Elles ont été les deux premières personnes officiellement infectées par le Covid-19 dans le Lot-et-Garonne. Elles sont aussi les premières guéries. Le couple d’évangélistes originaires de Saint-Pierre-de-Clairac, qui avait participé au rassemblement de Mulhouse en février dernier, témoigne.
Au téléphone, le débit est rapide. La parole, volubile, comme libérée. Et pour cause. À 65 ans, cet habitant de Saint-Pierre-de-Clairac (47), sait que lui et son épouse reviennent de loin. Le 4 mars, le couple apprend son infection au Covid-19. L’homme est asymptomatique, mais son épouse est, elle, transférée en réanimation à l’Hopital Pellegrin de Bordeaux.
Aujourd’hui, les voici tous deux guéris. La fin d’un long chemin de croix.
Tout commence lors du rassemblement évangélique de Mulhouse, cinq jours de jeûne et de prières.
À cette époque, le virus semble bien loin. Les rassemblements de ce type sont encore autorisés en France et aucune mise en garde n’est faite par les autorités.Nous étions entre 1 500 et 2 000 personnes, tous ensemble. Vous savez, quand on veut prier pour quelqu’un, on se prend dans les bras et on s’embrasse. On l’a toujours fait, c’était normal. Nous étions entre « frères » et « sœurs ». Et à ce sujet, la Bible dit : s’embrasser par un saint baiser.
On est chrétiens mais pas fous. Si on avait su un instant ce que l’on risquait, jamais nous serions allés nous jeter dans la gueule du loup.
Y a-t-il eu du retard dans la prise de décision?
Car dès le 1er mars, l’Eglise évangélique est alertée par une fidèle testée positive au Covid-19. Peu à peu, des cas se déclarent sur tout le territoire. En Corse, à Paris, à Nîmes, en Guyane et dans le Lot-et-Garonne. Au total, un millier de fidèles auraient été contaminés.
L’un à Saint-Pierre-de-Clairac, l’autre à Bordeaux, le couple vit de son coté deux expériences diamétralement opposées du virus. Lui, asymptomatique, est mis en quarantaine chez lui mais restera positif 21 jours. Placée en coma artificiel, son épouse est hospitalisée 12 jours durant dans un état critique… jusqu’à la délivrance.Il a fallu attendre neuf jours après la contamination pour avoir une réaction des autorités sanitaires.
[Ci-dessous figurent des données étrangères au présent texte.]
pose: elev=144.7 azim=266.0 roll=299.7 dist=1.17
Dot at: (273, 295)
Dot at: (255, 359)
Elles n’ont pas réagi assez vite. Le confinement aurait dû être déclaré tout de suite. Entre-temps, des gens ont été contaminés. Il aurait suffit de faire une annonce à la télévision pour que les personnes se manifestent. C’était simple à faire, mais je pense qu’ils n’ont pas voulu affoler la population.
Désormais, tous deux sont négatifs et possèdent des anticorps, ce qui les empêcheraient, selon les médecins, de contracter à nouveau le virus.Un jour enfin, je reçois un coup de téléphone de l’hôpital : ma femme s’était réveillée. Elle a été la première à entrer au CHU de Bordeaux malade et la première à en ressortir guérie. Aujourd’hui, elle n’a plus rien aux poumons, elle n’est plus contagieuse et va pouvoir finir sa convalescence à domicile.
L’homme aujourd’hui remercie le personnel soignant à l’écoute malgré la surcharge de travail. Sa foi en sort renforcée mais ses pensées vont au reste de la communauté évangélique, accusée d’avoir propagé le virus et depuis, stigmatisée.
Qui est le patient zéro, à l’origine de la contamination du rassemblement de Mulhouse ? Quel avenir pour les guéris du Covid-19 ? Comment revenir à la société ? Autant de questions soulevées par cette expérience. Et une nouvelle épreuve à venir : celle du retour à la vie normale.Vous savez, les pasteurs de Mulhouse sont quotidiennement menacés. En ce moment, on tire à boulets rouges sur les chrétiens évangéliques.